With a change in the law bringing the engine limit down to 125cc for the learner market the sales of the 250 slowed to a dribble. However all was not lost. Once you had passed your test the 350LC was an option for you, with 45BHP a kick ass powerband at 6 grand 115 to 120 mph and a good wheele bike to boot this was the hooligans bike of choice in the 80's . The LC only rained supreme for 3 short years and was replaced by The LC2 YPVS in may 1980. {RIP LC} The powervale was born.

Well not quite, as we all know the LC has a massive cult following and is still going strong today. You can contact the LC club on 07000 52258 or mail us lc nutters at if you want to join up.

You can still race an LC with clubs up and down the country although you tend to be put in with other classes to make up the numbers but we are still out there and I can tell you still kicking ass of bikes much bigger newer and faster. It may just be type of rider that ride's the LC but whether it be on the road or on the track the old LC can still hold its own against the odds. The handling by today's standard has something to be desired but with a few mods to the forks and a longer shock at the back they can handle very well indeed. A lot of people theys days put deferent front and rear ends on their bikes to improve their looks handling and braking, some of theys you can see in the specials gallery. I like to see the old LC done up like this. There OK standard but give me a trick LC any day .

Its worth a mention that there are more standard LC's on the road today then there where 5 years a go or for that mater 10 years ago. The new trend to restore to standard. LC owners of today have moved from young 18 to 20 year olds lads out for a thrash to 30 to 40 year olds wanting the bike of their youth. Most have a big 4 in the stable as well and use the lc on the odd day out. Not all not by a long shot. I know loads of young hooligans thrashes but the general ownership has shifted a lot over the last several years.

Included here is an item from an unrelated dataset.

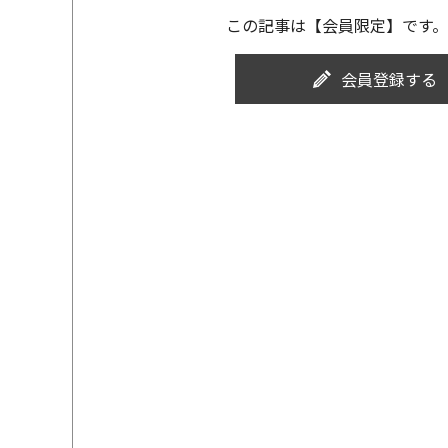
この記事は【会員限定】です。
会員登録する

Its hard to beleve its been over 2 decades since the lc first hit the streets and turned the fantasy of riding a race machine on the road a reality for many 2 stroke junkie's. You have to remember that the competishon of the time was clocking up top 80's to 90mph so the 250lc putting out a good 100mph in standard trim and being around 30 pounds lighter than most of its immediate competition was a real brake threw in 1980.